## What you are asked to do
Copy out the news report below on practice size and preventable hospital admissions, word for word and in full.

## Given text
Medscape Medical News, 2014-08-19
Marcia Frellick
Despite common assumptions that larger practices offer better care, a new study finds that those with 1 to 2 physicians had 33% fewer preventable hospital admissions than practices with 10 to 19 physicians. Practices with 3 to 9 physicians had 27% fewer admissions.
In addition, physician-owned practices had fewer preventable admissions than hospital-owned practices. The study is believed to be the first of its kind in the United States.
Authors of the study, published online in August in Health Affairs, suggest smaller practices may offer advantages such as more immediate appointments, easier telephone access to physicians, and closer ties among patients, physicians, and staff, which may lead to better outcomes. Those qualities should be considered in an environment that encourages and rewards consolidation, they said.

## Supplied material
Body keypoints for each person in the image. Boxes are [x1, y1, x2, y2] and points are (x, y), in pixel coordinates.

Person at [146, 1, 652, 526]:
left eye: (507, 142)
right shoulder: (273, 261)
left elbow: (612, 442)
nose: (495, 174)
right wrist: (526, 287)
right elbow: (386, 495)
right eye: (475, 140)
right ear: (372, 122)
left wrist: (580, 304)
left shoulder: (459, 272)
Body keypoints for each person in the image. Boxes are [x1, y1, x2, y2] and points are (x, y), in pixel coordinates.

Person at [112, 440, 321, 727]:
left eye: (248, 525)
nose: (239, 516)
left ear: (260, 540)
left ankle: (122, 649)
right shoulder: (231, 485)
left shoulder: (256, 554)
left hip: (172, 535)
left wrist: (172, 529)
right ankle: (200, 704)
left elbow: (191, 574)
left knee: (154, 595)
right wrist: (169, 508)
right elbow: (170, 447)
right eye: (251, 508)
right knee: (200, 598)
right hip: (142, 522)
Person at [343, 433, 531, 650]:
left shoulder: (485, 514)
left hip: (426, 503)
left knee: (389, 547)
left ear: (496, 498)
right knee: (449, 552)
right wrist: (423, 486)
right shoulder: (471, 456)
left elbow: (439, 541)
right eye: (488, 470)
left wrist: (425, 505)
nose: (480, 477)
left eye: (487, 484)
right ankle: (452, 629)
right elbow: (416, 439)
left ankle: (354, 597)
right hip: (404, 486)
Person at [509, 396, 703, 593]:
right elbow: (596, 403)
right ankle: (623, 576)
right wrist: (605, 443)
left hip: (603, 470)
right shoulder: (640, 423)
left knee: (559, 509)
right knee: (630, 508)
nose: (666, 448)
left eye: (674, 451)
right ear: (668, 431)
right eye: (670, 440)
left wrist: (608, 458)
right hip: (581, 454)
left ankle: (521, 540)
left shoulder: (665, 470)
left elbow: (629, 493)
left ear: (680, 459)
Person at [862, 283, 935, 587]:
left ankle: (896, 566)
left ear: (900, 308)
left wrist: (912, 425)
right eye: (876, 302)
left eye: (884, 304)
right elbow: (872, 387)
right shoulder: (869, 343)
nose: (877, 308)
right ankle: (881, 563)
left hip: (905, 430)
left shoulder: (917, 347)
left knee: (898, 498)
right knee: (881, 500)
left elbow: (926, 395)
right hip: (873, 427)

--

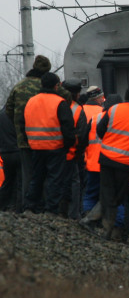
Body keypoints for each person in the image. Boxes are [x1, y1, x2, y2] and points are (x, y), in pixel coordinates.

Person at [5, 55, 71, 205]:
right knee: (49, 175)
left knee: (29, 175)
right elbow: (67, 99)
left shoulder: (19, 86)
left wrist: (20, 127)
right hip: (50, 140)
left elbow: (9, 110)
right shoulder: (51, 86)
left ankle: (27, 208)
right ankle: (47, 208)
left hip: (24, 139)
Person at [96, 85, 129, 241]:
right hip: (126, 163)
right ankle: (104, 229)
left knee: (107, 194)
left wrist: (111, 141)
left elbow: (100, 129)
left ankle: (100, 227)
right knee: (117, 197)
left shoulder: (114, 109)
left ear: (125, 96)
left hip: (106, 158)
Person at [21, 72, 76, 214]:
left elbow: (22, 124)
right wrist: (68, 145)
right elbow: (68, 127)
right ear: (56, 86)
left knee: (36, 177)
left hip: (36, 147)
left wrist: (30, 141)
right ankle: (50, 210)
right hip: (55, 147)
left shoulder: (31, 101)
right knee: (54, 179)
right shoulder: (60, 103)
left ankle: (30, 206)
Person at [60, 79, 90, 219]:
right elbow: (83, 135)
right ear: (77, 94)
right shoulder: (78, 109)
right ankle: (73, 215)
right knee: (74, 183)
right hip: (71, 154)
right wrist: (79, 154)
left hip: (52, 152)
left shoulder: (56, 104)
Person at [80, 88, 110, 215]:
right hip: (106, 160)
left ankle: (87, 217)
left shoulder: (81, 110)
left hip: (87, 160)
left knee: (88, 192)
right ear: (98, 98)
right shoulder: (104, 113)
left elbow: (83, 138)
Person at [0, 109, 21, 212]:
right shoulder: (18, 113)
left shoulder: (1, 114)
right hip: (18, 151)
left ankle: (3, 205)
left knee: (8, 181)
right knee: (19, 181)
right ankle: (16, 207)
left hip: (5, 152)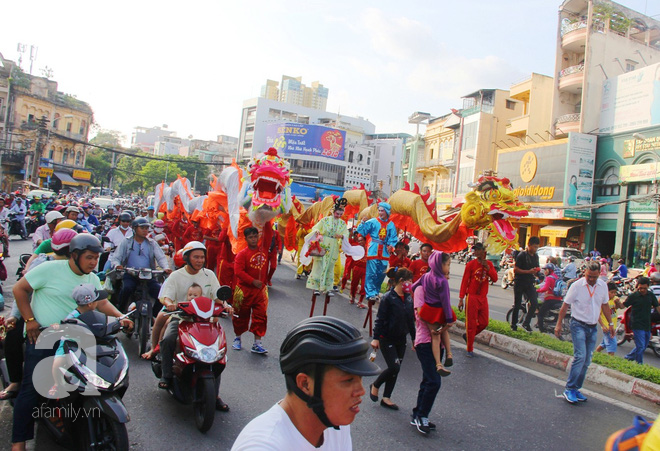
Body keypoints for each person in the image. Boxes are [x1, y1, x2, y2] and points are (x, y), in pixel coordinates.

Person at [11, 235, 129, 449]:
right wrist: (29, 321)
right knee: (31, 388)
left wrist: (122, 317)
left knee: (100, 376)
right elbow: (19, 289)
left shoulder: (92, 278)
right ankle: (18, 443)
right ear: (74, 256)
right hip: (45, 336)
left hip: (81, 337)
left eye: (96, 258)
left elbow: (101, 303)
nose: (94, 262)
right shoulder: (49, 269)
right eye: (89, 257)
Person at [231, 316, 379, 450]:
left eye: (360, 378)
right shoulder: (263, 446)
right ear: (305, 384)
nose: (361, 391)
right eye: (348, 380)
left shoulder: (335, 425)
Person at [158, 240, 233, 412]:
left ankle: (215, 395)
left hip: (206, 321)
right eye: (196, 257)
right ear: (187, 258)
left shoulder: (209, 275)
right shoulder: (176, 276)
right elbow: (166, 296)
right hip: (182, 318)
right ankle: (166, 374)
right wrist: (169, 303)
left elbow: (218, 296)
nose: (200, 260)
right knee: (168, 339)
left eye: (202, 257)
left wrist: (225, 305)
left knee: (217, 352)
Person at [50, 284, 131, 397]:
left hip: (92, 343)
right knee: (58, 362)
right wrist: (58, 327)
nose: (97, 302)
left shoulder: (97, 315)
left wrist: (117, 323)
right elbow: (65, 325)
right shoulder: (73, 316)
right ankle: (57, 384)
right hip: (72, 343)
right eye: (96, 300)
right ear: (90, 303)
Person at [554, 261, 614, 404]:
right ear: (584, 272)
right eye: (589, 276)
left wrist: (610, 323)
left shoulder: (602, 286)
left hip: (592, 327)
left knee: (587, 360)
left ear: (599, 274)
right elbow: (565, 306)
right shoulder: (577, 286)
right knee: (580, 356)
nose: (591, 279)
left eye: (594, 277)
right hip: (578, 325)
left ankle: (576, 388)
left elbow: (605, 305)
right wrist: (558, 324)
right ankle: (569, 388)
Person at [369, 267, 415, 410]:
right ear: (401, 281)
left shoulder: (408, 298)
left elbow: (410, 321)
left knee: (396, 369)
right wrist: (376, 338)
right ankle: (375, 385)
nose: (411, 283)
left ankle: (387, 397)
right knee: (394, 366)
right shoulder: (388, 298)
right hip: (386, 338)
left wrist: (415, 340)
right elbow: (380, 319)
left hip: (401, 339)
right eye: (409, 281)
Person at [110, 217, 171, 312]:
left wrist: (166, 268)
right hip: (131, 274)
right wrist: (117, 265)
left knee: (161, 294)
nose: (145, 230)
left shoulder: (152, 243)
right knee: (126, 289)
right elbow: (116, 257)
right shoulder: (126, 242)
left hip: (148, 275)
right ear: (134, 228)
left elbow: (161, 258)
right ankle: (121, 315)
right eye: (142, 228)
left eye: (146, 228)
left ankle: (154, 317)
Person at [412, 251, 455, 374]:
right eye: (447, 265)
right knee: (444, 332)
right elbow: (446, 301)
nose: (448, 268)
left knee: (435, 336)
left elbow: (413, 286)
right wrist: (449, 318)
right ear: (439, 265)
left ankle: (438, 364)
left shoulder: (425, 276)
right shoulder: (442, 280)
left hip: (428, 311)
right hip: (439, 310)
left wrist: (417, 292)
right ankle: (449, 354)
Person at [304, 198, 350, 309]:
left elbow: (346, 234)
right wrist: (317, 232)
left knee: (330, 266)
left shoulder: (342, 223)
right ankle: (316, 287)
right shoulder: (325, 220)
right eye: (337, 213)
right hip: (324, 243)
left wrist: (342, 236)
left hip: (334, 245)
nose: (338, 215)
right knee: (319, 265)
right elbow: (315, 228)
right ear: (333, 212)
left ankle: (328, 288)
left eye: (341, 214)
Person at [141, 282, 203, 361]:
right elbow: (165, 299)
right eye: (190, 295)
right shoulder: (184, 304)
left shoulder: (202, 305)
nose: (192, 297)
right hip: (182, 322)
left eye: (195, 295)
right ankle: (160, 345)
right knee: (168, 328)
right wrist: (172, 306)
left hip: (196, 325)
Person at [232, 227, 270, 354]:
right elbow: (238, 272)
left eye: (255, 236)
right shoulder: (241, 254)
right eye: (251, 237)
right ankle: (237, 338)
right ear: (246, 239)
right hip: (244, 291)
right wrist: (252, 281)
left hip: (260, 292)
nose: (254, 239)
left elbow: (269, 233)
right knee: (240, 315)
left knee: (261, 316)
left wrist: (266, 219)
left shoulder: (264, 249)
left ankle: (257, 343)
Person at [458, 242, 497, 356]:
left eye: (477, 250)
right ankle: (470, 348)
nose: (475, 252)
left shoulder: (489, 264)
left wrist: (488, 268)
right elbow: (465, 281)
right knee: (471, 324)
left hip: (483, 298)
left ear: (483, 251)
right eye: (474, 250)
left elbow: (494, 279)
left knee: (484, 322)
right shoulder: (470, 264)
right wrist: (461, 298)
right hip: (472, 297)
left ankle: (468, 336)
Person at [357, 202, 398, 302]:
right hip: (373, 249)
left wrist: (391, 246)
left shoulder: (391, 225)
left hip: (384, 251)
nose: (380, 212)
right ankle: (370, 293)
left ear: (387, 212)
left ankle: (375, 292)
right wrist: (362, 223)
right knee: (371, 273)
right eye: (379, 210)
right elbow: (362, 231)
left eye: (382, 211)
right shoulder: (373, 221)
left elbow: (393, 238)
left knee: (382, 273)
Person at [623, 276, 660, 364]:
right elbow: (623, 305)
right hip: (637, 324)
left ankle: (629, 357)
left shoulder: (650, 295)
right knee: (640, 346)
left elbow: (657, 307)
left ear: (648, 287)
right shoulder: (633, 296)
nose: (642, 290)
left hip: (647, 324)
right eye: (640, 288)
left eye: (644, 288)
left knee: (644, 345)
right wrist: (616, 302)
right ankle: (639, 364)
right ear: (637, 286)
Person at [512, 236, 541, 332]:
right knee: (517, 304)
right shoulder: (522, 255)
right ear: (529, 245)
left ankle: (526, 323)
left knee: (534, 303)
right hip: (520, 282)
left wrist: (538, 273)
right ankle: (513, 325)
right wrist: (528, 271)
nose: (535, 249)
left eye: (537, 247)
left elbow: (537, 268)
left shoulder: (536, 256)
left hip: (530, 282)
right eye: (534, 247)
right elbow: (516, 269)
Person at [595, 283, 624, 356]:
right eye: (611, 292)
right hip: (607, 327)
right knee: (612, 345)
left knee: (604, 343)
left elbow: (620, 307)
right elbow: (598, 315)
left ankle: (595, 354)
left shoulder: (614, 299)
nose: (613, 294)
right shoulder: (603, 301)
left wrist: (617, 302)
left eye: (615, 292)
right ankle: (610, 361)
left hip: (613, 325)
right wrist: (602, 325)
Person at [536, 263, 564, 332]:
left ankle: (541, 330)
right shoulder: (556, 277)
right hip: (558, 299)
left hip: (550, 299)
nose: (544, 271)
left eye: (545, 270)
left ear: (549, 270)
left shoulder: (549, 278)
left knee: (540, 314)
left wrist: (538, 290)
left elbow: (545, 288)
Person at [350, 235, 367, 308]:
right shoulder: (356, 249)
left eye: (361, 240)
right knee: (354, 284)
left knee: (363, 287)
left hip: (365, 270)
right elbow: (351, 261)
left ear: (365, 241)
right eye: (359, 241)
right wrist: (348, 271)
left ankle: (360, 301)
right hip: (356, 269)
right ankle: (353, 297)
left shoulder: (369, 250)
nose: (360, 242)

--

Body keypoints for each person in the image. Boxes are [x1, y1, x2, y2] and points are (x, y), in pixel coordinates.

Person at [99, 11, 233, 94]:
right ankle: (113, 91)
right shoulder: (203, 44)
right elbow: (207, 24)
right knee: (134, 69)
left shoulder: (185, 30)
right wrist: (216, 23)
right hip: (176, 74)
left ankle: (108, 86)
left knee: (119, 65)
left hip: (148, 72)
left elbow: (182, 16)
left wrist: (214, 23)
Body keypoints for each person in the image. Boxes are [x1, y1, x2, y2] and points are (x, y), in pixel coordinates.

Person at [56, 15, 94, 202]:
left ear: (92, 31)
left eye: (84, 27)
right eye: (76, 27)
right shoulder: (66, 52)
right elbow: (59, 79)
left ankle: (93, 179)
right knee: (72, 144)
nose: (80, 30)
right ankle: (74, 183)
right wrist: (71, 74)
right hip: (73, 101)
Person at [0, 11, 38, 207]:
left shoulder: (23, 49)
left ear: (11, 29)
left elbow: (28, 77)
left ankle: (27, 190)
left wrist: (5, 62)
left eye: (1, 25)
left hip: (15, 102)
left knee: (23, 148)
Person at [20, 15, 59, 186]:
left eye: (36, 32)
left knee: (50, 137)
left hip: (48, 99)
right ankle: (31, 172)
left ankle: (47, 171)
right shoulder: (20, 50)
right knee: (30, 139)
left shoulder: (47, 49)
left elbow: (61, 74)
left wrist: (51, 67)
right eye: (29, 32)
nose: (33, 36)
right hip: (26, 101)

## Written answer
Medscape Medical News, 2014-08-19
Marcia Frellick
Despite common assumptions that larger practices offer better care, a new study finds that those with 1 to 2 physicians had 33% fewer preventable hospital admissions than practices with 10 to 19 physicians. Practices with 3 to 9 physicians had 27% fewer admissions.
In addition, physician-owned practices had fewer preventable admissions than hospital-owned practices. The study is believed to be the first of its kind in the United States.
Authors of the study, published online in August in Health Affairs, suggest smaller practices may offer advantages such as more immediate appointments, easier telephone access to physicians, and closer ties among patients, physicians, and staff, which may lead to better outcomes. Those qualities should be considered in an environment that encourages and rewards consolidation, they said.